# Task item:
Rewrite every line of the items below, changing "Nautisme" to "Voile" and leaving everything else unchanged.

Start of Provided records

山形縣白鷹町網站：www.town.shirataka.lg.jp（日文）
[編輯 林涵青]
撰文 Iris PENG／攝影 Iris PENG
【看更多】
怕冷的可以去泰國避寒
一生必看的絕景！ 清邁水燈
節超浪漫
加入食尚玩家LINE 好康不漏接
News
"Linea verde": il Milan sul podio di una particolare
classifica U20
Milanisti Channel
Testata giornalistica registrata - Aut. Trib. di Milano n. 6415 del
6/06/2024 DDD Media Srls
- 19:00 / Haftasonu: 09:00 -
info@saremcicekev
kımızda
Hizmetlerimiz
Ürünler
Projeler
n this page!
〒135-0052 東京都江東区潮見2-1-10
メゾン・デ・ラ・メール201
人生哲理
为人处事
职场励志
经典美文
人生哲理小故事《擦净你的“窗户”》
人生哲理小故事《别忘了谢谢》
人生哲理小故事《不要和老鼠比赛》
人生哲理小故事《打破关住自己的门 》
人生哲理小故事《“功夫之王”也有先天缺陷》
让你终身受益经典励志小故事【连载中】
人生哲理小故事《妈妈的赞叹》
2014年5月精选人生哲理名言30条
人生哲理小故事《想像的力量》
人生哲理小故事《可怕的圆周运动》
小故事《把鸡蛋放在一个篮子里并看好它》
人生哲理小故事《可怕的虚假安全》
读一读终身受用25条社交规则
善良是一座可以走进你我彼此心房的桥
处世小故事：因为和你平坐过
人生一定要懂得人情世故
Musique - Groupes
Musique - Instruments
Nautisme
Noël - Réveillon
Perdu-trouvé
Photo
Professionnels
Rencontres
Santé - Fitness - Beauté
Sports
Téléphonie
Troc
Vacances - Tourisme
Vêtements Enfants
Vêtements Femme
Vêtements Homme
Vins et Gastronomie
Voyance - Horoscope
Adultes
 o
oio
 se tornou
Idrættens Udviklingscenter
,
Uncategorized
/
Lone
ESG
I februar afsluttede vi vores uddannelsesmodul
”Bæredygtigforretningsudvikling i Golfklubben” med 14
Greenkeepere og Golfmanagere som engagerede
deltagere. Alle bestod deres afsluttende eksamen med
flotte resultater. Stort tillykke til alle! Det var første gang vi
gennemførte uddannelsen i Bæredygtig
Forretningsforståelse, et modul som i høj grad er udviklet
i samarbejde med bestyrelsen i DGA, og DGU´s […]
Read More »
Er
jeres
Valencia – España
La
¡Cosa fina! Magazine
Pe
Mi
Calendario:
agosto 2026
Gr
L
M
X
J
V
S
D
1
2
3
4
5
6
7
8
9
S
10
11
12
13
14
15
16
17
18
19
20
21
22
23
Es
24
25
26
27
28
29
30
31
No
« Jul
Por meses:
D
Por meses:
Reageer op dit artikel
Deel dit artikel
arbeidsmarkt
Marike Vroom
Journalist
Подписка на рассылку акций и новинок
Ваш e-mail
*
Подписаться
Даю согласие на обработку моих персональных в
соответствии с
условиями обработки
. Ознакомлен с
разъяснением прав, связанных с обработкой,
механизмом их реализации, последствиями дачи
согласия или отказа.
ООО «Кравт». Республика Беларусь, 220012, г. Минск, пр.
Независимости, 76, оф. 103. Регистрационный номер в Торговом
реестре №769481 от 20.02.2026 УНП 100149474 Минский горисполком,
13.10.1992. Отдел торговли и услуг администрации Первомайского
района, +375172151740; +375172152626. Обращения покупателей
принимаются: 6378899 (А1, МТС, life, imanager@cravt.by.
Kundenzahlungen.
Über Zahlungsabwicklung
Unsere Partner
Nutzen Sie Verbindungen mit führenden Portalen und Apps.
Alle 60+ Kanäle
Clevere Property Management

End of Provided records

# Solution for this task:
山形縣白鷹町網站：www.town.shirataka.lg.jp（日文）
[編輯 林涵青]
撰文 Iris PENG／攝影 Iris PENG
【看更多】
怕冷的可以去泰國避寒
一生必看的絕景！ 清邁水燈
節超浪漫
加入食尚玩家LINE 好康不漏接
News
"Linea verde": il Milan sul podio di una particolare
classifica U20
Milanisti Channel
Testata giornalistica registrata - Aut. Trib. di Milano n. 6415 del
6/06/2024 DDD Media Srls
- 19:00 / Haftasonu: 09:00 -
info@saremcicekev
kımızda
Hizmetlerimiz
Ürünler
Projeler
n this page!
〒135-0052 東京都江東区潮見2-1-10
メゾン・デ・ラ・メール201
人生哲理
为人处事
职场励志
经典美文
人生哲理小故事《擦净你的“窗户”》
人生哲理小故事《别忘了谢谢》
人生哲理小故事《不要和老鼠比赛》
人生哲理小故事《打破关住自己的门 》
人生哲理小故事《“功夫之王”也有先天缺陷》
让你终身受益经典励志小故事【连载中】
人生哲理小故事《妈妈的赞叹》
2014年5月精选人生哲理名言30条
人生哲理小故事《想像的力量》
人生哲理小故事《可怕的圆周运动》
小故事《把鸡蛋放在一个篮子里并看好它》
人生哲理小故事《可怕的虚假安全》
读一读终身受用25条社交规则
善良是一座可以走进你我彼此心房的桥
处世小故事：因为和你平坐过
人生一定要懂得人情世故
Musique - Groupes
Musique - Instruments
Voile
Noël - Réveillon
Perdu-trouvé
Photo
Professionnels
Rencontres
Santé - Fitness - Beauté
Sports
Téléphonie
Troc
Vacances - Tourisme
Vêtements Enfants
Vêtements Femme
Vêtements Homme
Vins et Gastronomie
Voyance - Horoscope
Adultes
 o
oio
 se tornou
Idrættens Udviklingscenter
,
Uncategorized
/
Lone
ESG
I februar afsluttede vi vores uddannelsesmodul
”Bæredygtigforretningsudvikling i Golfklubben” med 14
Greenkeepere og Golfmanagere som engagerede
deltagere. Alle bestod deres afsluttende eksamen med
flotte resultater. Stort tillykke til alle! Det var første gang vi
gennemførte uddannelsen i Bæredygtig
Forretningsforståelse, et modul som i høj grad er udviklet
i samarbejde med bestyrelsen i DGA, og DGU´s […]
Read More »
Er
jeres
Valencia – España
La
¡Cosa fina! Magazine
Pe
Mi
Calendario:
agosto 2026
Gr
L
M
X
J
V
S
D
1
2
3
4
5
6
7
8
9
S
10
11
12
13
14
15
16
17
18
19
20
21
22
23
Es
24
25
26
27
28
29
30
31
No
« Jul
Por meses:
D
Por meses:
Reageer op dit artikel
Deel dit artikel
arbeidsmarkt
Marike Vroom
Journalist
Подписка на рассылку акций и новинок
Ваш e-mail
*
Подписаться
Даю согласие на обработку моих персональных в
соответствии с
условиями обработки
. Ознакомлен с
разъяснением прав, связанных с обработкой,
механизмом их реализации, последствиями дачи
согласия или отказа.
ООО «Кравт». Республика Беларусь, 220012, г. Минск, пр.
Независимости, 76, оф. 103. Регистрационный номер в Торговом
реестре №769481 от 20.02.2026 УНП 100149474 Минский горисполком,
13.10.1992. Отдел торговли и услуг администрации Первомайского
района, +375172151740; +375172152626. Обращения покупателей
принимаются: 6378899 (А1, МТС, life, imanager@cravt.by.
Kundenzahlungen.
Über Zahlungsabwicklung
Unsere Partner
Nutzen Sie Verbindungen mit führenden Portalen und Apps.
Alle 60+ Kanäle
Clevere Property Management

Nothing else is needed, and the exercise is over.